• **PAGE EXCERPT**
You just pass in one thing and it returns either it's real or it's fake. And specifically, it's going to give you something like the probability that it's real. There is another version. I don't think it's what they use. You pass in two and it tells you which one's relative.

Do you remember Tanisha? Is it a relativistic GAN or a normal GAN? I think it's a normal one. Yeah. So the realistic GAN is when you pass in two images and it says which is more real. The one we think that we remember correctly, they use as a regular GAN, which just tells you the probability that it's real.

And so you can just train that by passing in real images and fake images and having it learn to classify which ones are real and which ones are fake. So now that once you've got that model trained, then as you train your GAN, you pass in the patches of each image into the discriminator.

So let's call D here, right? And it's going to spit out the probability that that's real. And so if it's spat out 0.1 or something, then you're like, oh, dear, that's terrible. Our VAE is spitting out pictures of bedrooms where the patches of it are easily recognized as not real.

• **INPUT MATERIAL**
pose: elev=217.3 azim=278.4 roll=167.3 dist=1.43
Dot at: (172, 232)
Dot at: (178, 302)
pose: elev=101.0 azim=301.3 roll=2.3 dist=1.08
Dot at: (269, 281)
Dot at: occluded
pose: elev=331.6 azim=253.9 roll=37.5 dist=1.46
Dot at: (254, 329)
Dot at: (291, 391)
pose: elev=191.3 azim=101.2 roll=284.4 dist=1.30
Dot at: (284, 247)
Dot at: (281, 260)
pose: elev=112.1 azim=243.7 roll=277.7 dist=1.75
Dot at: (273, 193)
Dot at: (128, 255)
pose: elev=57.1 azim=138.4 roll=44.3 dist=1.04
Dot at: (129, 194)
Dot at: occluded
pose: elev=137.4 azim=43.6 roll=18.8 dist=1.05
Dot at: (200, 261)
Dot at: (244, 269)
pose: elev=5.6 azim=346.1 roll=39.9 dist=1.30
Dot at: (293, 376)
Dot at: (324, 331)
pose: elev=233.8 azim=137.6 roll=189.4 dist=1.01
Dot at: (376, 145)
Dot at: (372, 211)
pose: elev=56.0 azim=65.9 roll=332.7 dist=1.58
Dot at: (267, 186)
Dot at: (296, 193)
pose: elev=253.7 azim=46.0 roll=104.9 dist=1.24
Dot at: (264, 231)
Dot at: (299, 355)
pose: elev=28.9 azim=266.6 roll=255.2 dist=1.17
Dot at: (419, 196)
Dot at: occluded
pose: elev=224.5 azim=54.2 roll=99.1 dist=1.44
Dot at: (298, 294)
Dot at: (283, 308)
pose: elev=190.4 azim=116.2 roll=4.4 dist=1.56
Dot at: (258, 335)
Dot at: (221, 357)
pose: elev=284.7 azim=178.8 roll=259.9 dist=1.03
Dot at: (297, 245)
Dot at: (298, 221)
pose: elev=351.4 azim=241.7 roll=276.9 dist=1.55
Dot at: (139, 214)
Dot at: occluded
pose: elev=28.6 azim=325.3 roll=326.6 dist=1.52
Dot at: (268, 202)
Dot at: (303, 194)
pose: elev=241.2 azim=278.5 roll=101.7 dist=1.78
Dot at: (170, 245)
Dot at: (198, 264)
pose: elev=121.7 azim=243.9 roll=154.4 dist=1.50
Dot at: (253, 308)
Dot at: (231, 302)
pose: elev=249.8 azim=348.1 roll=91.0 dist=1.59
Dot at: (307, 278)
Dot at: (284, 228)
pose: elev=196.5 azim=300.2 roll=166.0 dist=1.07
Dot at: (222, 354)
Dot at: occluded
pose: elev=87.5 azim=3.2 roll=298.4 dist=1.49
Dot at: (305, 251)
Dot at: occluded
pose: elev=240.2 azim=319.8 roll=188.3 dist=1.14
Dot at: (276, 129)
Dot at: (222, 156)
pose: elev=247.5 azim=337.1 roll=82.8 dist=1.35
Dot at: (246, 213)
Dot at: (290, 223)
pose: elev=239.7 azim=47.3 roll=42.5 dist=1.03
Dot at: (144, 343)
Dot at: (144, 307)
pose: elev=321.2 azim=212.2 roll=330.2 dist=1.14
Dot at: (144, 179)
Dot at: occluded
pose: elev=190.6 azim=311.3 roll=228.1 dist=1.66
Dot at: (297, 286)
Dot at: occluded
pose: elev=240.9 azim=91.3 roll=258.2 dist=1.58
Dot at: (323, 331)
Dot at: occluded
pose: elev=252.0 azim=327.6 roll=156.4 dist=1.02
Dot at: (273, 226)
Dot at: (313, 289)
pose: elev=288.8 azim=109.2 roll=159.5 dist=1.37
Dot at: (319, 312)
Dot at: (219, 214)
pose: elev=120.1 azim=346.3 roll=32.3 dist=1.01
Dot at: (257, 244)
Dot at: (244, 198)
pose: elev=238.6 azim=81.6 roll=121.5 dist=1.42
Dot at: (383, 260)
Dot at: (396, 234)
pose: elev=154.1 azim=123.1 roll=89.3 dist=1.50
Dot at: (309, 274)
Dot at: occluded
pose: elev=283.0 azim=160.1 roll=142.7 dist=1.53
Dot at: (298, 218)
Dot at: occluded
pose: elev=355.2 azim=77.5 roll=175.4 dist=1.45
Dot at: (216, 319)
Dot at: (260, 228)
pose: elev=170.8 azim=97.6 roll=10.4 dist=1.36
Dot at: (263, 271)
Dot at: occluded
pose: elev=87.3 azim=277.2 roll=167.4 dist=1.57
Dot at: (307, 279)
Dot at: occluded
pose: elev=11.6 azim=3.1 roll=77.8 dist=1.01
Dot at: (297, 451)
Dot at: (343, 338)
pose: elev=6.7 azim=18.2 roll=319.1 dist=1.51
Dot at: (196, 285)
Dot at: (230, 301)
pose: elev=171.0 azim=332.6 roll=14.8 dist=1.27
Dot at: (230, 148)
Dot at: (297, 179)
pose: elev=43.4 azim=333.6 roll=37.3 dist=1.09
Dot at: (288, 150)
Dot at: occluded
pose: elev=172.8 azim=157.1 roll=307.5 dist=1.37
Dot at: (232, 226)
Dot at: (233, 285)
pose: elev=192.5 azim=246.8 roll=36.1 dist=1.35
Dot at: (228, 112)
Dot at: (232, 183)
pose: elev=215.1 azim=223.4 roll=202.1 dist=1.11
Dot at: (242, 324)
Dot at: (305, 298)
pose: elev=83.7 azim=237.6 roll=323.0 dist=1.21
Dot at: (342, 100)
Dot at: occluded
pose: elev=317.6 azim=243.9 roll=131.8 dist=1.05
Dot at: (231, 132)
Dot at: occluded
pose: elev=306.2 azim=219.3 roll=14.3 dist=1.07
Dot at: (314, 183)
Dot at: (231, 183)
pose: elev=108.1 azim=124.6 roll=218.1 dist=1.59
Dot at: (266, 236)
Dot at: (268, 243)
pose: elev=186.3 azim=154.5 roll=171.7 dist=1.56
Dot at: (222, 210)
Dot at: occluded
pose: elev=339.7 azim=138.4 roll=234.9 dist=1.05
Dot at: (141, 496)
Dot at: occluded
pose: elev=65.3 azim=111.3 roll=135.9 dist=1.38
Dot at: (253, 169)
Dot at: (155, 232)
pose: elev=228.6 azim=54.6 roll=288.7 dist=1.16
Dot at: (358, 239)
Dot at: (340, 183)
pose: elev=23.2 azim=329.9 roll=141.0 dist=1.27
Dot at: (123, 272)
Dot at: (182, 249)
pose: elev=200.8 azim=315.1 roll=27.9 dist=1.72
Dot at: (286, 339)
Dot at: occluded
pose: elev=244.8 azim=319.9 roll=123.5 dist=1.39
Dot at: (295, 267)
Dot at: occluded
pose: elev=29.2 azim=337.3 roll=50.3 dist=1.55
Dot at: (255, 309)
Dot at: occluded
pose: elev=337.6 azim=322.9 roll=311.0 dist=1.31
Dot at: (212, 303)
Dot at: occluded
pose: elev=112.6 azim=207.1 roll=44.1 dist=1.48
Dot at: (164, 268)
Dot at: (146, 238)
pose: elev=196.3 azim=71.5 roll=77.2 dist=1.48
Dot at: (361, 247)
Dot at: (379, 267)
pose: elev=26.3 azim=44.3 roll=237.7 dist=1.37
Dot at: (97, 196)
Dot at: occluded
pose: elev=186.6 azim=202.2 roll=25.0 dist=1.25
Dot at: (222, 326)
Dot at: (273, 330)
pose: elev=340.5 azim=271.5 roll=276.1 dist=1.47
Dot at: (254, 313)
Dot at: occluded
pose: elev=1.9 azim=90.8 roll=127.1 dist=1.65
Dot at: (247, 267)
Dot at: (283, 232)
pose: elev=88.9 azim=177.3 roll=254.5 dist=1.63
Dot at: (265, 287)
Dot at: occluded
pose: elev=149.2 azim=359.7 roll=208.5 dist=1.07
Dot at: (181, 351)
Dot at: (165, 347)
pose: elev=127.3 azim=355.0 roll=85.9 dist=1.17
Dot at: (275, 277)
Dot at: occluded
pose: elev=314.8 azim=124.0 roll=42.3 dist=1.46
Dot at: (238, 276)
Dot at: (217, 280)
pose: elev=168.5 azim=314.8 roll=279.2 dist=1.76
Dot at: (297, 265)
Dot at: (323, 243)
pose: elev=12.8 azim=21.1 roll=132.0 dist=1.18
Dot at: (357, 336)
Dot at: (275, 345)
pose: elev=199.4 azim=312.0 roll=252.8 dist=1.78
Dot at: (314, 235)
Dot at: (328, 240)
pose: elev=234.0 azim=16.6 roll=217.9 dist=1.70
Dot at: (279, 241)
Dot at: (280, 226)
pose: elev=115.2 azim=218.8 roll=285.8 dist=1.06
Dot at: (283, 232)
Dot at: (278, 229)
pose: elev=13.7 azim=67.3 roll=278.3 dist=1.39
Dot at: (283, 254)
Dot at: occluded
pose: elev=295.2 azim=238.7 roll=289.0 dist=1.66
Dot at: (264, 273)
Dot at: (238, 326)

• **AIM 1**
Quote the part of the entries that opens with the line containing "pose: elev=295.2 azim=238.7" and closes with the last line of the entries.
• **AIM 2**
Continue the transcript about GAN discriminators from its last sentence.
The transcript excerpt on GAN discriminators and the entries after it are unrelated material.

• **RESPONSE 1**
pose: elev=295.2 azim=238.7 roll=289.0 dist=1.66
Dot at: (264, 273)
Dot at: (238, 326)

• **RESPONSE 2**
But the good news is that's going to generate derivatives, right? And so those derivatives then is going to tell you how to change the pixels of the original generated image to make it trick the GAN better. And so what it will do is it will then use those derivatives as per usual to update our VAE.

And the VAE in this case is going to be called a generator, right? That's the thing that's generating the pixels. And so the generator gets updated to be better and better at tricking the discriminator. And after a while, what's going to happen is the generator is going to get so good that the discriminator gets fooled every time, right?

And so then at that point, you can fine-tune the discriminator better by putting in your better generated images, right? And then once your discriminator learns again how to recognize the difference between real and fake, you can then use it to train the generator. And so this is kind of ping-ponging back and forth between the discriminator and the generator.

Like when GANs were first created, people were finding them very difficult to train. And actually a method we developed at Fast AI, I don't know if we were the first to do it or not, was this idea of kind of pre-training a generator just using perceptual loss and then pre-training a discriminator to be able to fool the generator and then ping-ponging backwards and forwards between them.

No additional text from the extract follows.